Die Künstlerin verzaubere (lt. einer Annotation auf hebbel-am-ufer.de) "mit lebenden Skulpturen und animierten Objekten. Ausgangspunkt" ihrer Performance wäre "die Bronzeleber von Piacenza, eine antike Skulptur, die als Orakel verwendet wurde". Gut zu wissen oder auch egal, denn: Was wir sahen, sahen wir:

Der Bühnenbau von Collin Temple & Jeoren Dreezen zeigt uns, ziemlich hinten, so ein Dutzend "gähnender" Frisierhauben - die Assoziation entsteht beim ferngesteuerten und jeweiligen "Aufblasen" derselben. Dazu werden ("gähnende") Musikeinsprengsel aus den Komponisten- resp. Notenmischfedern von Stefaan Van Leuven & Stephen de Waele zugeliefert. Das sieht putzig aus und hört sich lustig an, also ein echter Aufhänger.

Dann kommt sie: die Akteurin - mit zwei Gipshänden; und außerdem trägt sie ihr langes, offnes Haar (die meiste Zeit im Übrigen) anstatt nach hinten vors Gesicht gevorhangt. Mittels einer wäschemangelartig aussehenden Haar-Entgipsungsvorrichtung bringt sie dann die Frisur zwei- oder dreimal sozusagen wieder "auf den Vordermann". Sehr witzig, doch, wir meinen das ganz ernst.

....................

◆ **Aufgabenstellung**
**a.** Schreiben Sie aus der Performance-Kritik den Abschnitt ab, der bei den Worten „Der Bühnenbau von“ anfängt und nach „ein echter Aufhänger.“ aufhört.
**b.** Bitte setzen Sie die Performance-Kritik im Anschluss an ihren letzten Satz fort.
Die Zeilen werden für die Aufgaben nicht gebraucht.

◆ **Datensatz**
....................

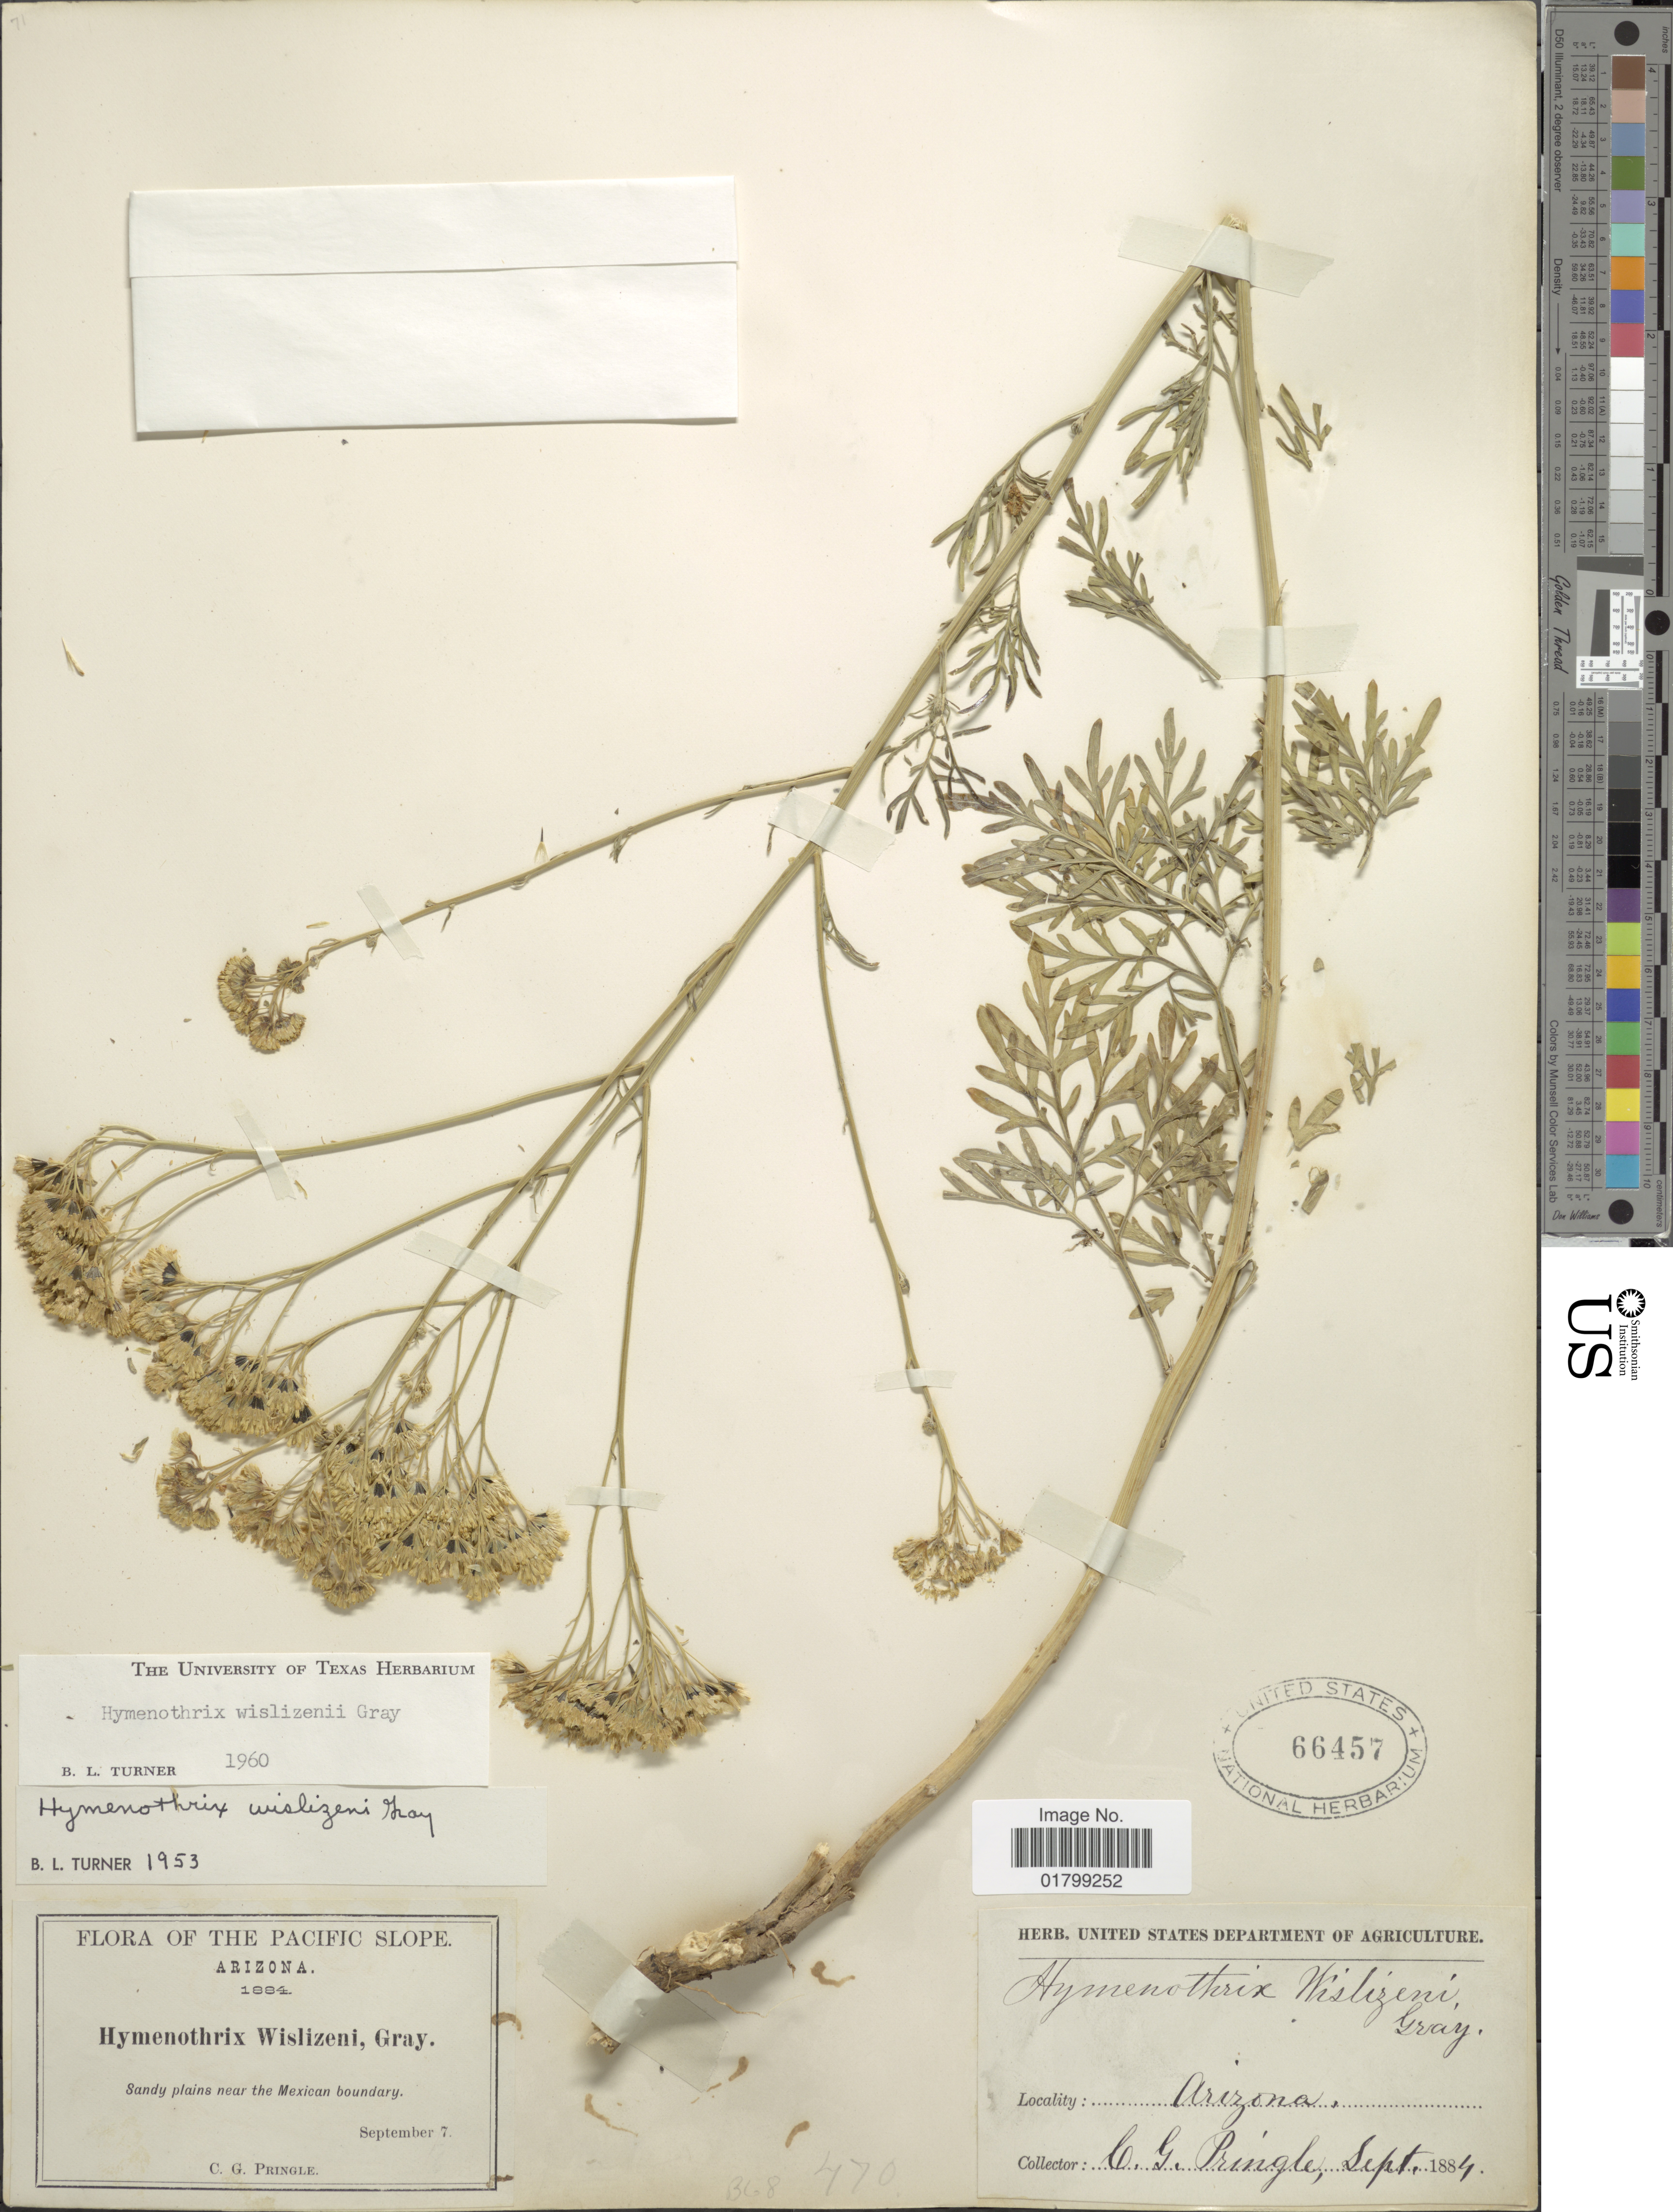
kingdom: Plantae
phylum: Tracheophyta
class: Magnoliopsida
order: Asterales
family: Asteraceae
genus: Hymenothrix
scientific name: Hymenothrix wislizenii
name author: A. Gray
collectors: C. G. Pringle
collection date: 1884-09-07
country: United States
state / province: Arizona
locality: The Pacific Slope, Sandy plains near the Mexican boundary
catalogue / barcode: US 66457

....................

◆ **Lösungen**
**a.**
Der Bühnenbau von Collin Temple & Jeoren Dreezen zeigt uns, ziemlich hinten, so ein Dutzend "gähnender" Frisierhauben - die Assoziation entsteht beim ferngesteuerten und jeweiligen "Aufblasen" derselben. Dazu werden ("gähnende") Musikeinsprengsel aus den Komponisten- resp. Notenmischfedern von Stefaan Van Leuven & Stephen de Waele zugeliefert. Das sieht putzig aus und hört sich lustig an, also ein echter Aufhänger.

**b.**
Ja und dann macht sie jede Menge Sachen und Aktionen mit viel Gips... Mit einem separaten linken Gipsbein, beispielsweise, komplettiert sie dann ihr (vorher noch mit einem Besenpinsel eingegipstes) richtig-rechtes Bein zu einem Gips-Bein-Paar - wobei sie ganz geschickt ihr "echtes" linkes Bein, was schwarz bestrumpft ist, meistens dann versteckt.

Dann "schlüpft" sie noch in ein von ihr geformtes Gips-Röckchen, womit sie auf dem Boden einmal rund herum, den Bühnenraum ausortend, rollt, was sehr viel Krach macht, weil das Gips-Röckchen wohl schwerer als so vorgetäuschte weiße Röckchenseide ist o.s.ä.

Ganz zum Schluss gibts eine kurze Tanzeinlage à la Dirty Dancing, und dann haut der Gips-Star seine Gips-Skulpturen auch schon kurz und klein, also das Meiste jedenfalls.

Erstaunte Gips-Trümmerbersichtigungen von paar an so Gips-Kunstdingen stark interessierten Zuschauern - beim Abgang durch den Saal.

Nein, was es Alles gibt.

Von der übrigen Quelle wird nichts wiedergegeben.